+++ Source material
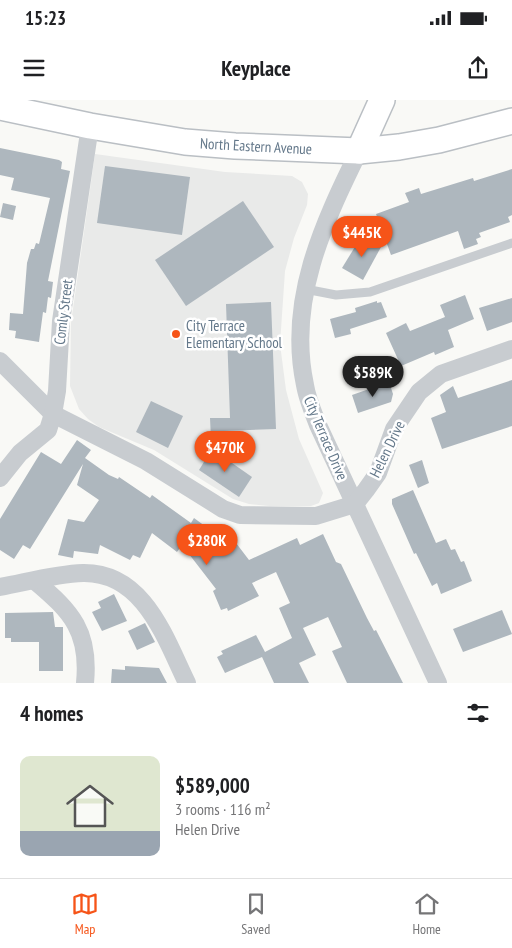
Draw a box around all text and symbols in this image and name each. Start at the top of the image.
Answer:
text: 15:23 [25,6,66,30]
icon: menu [20,54,48,82]
text: Keyplace [221,54,291,82]
icon: share [464,54,492,82]
street label: North Eastern Avenue [200,134,312,158]
pin: $445K [327,216,397,258]
text: $445K [343,222,381,242]
street label: Comly Street [50,278,76,346]
place label: City Terrace Elementary School [186,316,283,352]
marker: City Terrace Elementary School [170,328,182,340]
pin: $589K [338,356,408,398]
text: $589K [354,362,392,382]
street label: City Terrace Drive [300,393,352,483]
street label: Helen Drive [365,417,409,481]
pin: $470K [190,430,260,473]
text: $470K [206,437,244,457]
pin: $280K [172,524,242,566]
text: $280K [188,530,226,550]
icon: filters [464,699,492,727]
text: 4 homes [20,700,83,727]
text: $589,000 [175,772,250,799]
icon: home [60,776,120,836]
text: 3 rooms · 116 m² [175,799,271,819]
text: Helen Drive [175,819,240,839]
tab: Map [71,890,99,938]
tab: Saved [241,890,270,938]
tab: Home [412,890,441,938]

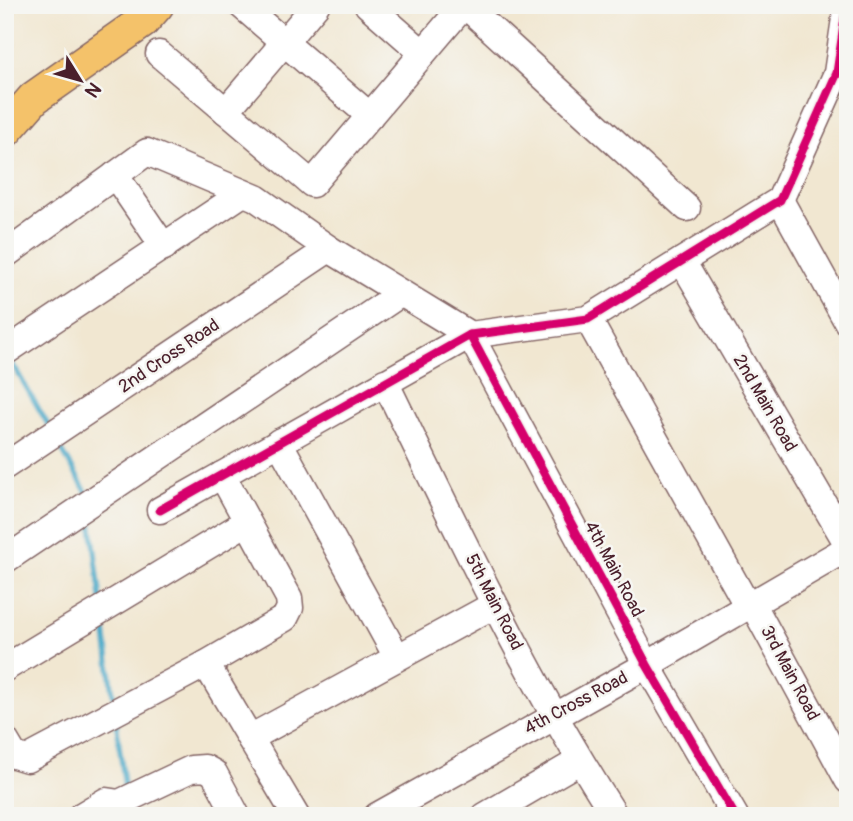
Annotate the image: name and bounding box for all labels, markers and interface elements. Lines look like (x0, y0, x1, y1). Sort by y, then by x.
north arrow (46, 46, 116, 116)
text: N (79, 77, 106, 102)
street label: 2nd Cross Road (114, 314, 224, 398)
street label: 2nd Main Road (728, 350, 802, 456)
street label: 4th Main Road (579, 517, 649, 621)
street label: 5th Main Road (460, 550, 528, 654)
street label: 3rd Main Road (755, 621, 825, 725)
street label: 4th Cross Road (520, 666, 632, 740)

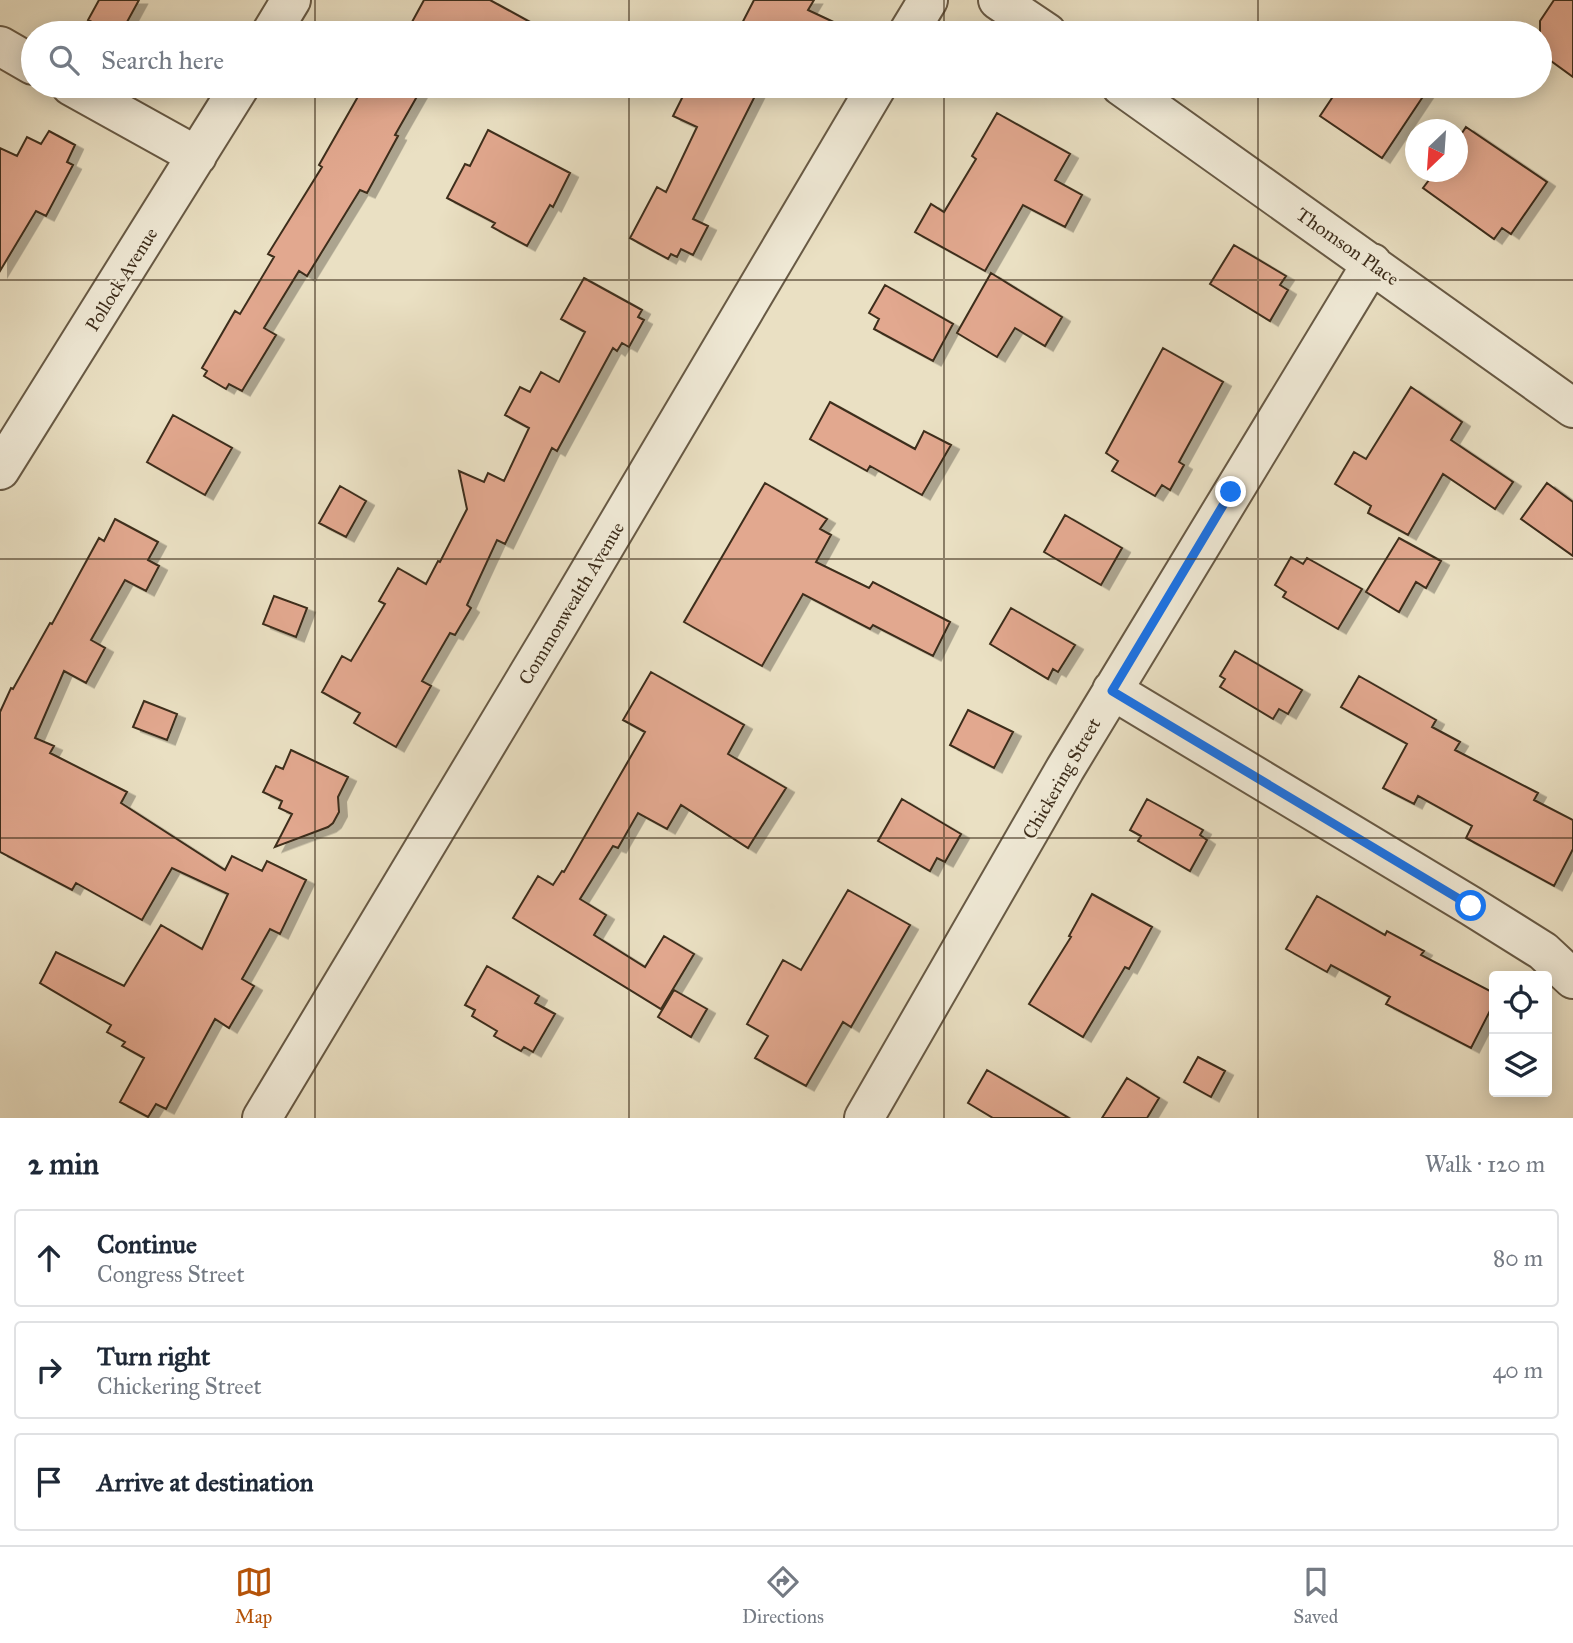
++++++
Problem to solve:
Your answer should set down the listing verbatim and leave out its images.

Reply to the exercise:
Draw a box around all text and symbols in this image and name each. Start at the top of the image.
Answer:
text: 15:23 [25,6,66,30]
icon: menu [20,54,48,82]
text: Keyplace [221,54,291,82]
icon: share [464,54,492,82]
street label: North Eastern Avenue [200,134,312,158]
pin: $445K [327,216,397,258]
text: $445K [343,222,381,242]
street label: Comly Street [50,278,76,346]
place label: City Terrace Elementary School [186,316,283,352]
marker: City Terrace Elementary School [170,328,182,340]
pin: $589K [338,356,408,398]
text: $589K [354,362,392,382]
street label: City Terrace Drive [300,393,352,483]
street label: Helen Drive [365,417,409,481]
pin: $470K [190,430,260,473]
text: $470K [206,437,244,457]
pin: $280K [172,524,242,566]
text: $280K [188,530,226,550]
icon: filters [464,699,492,727]
text: 4 homes [20,700,83,727]
text: $589,000 [175,772,250,799]
icon: home [60,776,120,836]
text: 3 rooms · 116 m² [175,799,271,819]
text: Helen Drive [175,819,240,839]
tab: Map [71,890,99,938]
tab: Saved [241,890,270,938]
tab: Home [412,890,441,938]

Annotate the image: name and bounding box for all labels, markers and interface elements. Lines look like (x0, y0, x1, y1). Sort by y, then by x.
north arrow (46, 46, 116, 116)
text: N (79, 77, 106, 102)
street label: 2nd Cross Road (114, 314, 224, 398)
street label: 2nd Main Road (728, 350, 802, 456)
street label: 4th Main Road (579, 517, 649, 621)
street label: 5th Main Road (460, 550, 528, 654)
street label: 3rd Main Road (755, 621, 825, 725)
street label: 4th Cross Road (520, 666, 632, 740)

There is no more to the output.